_Task statement_:
Pick out every line in the entries below that contains the word "series" and copy each one.

_Provided records_:
■ ■ ■

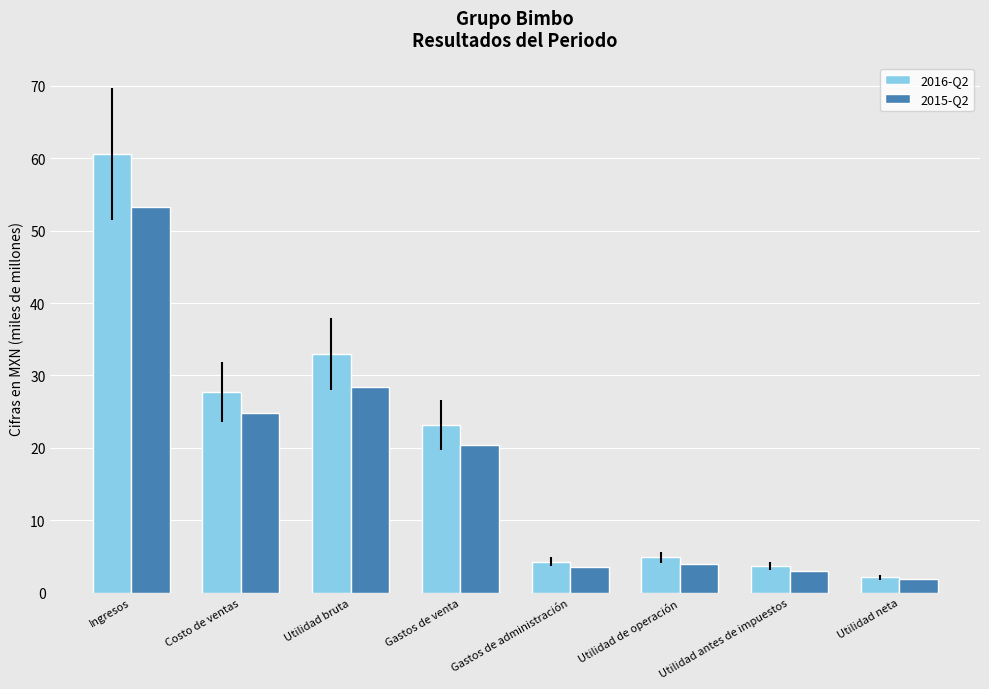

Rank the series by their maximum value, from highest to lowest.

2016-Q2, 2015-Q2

■ ■ ■

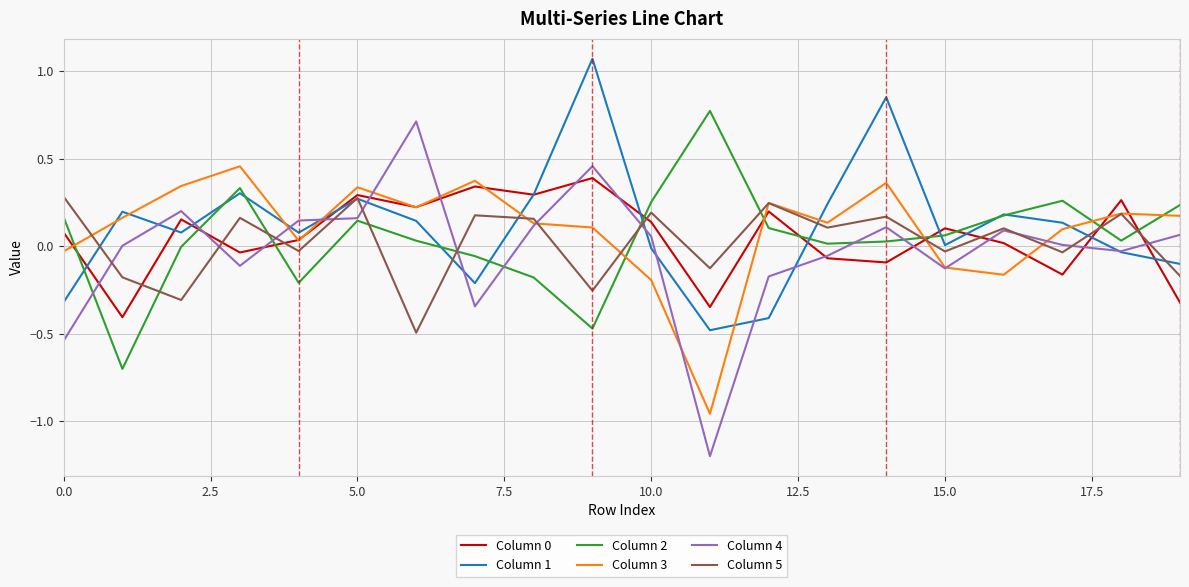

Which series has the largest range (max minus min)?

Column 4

■ ■ ■

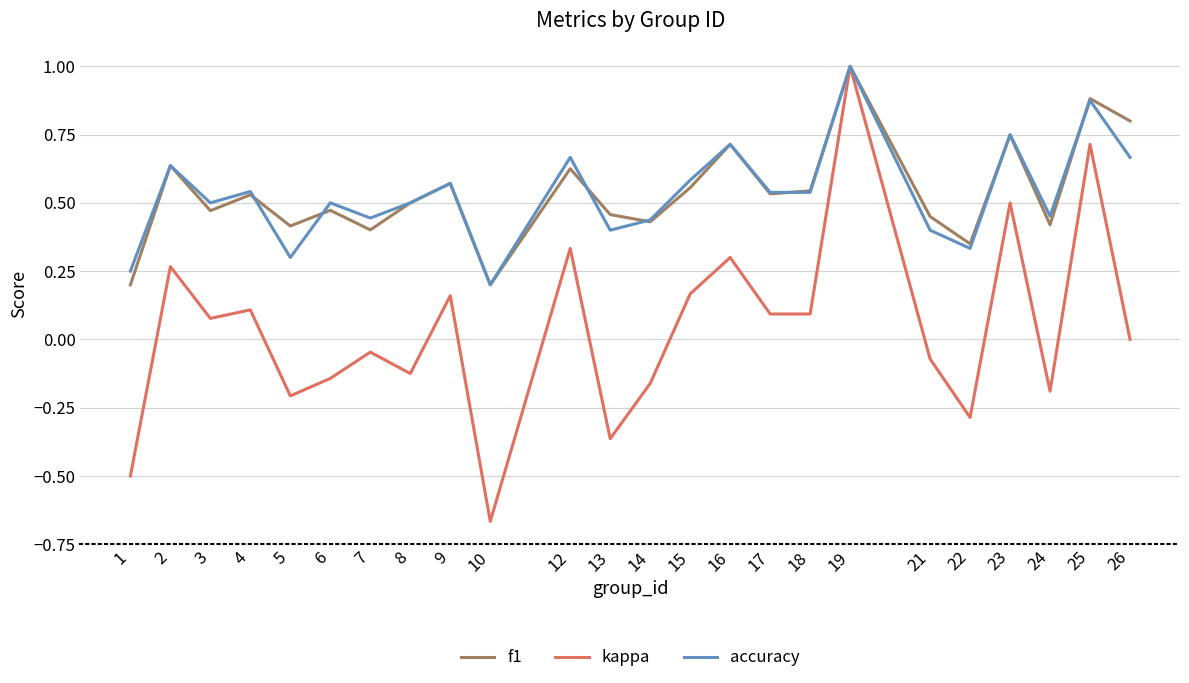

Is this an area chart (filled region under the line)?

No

■ ■ ■

_Solved problem_:
Rank the series by their maximum value, from highest to lowest.
Which series has the largest range (max minus min)?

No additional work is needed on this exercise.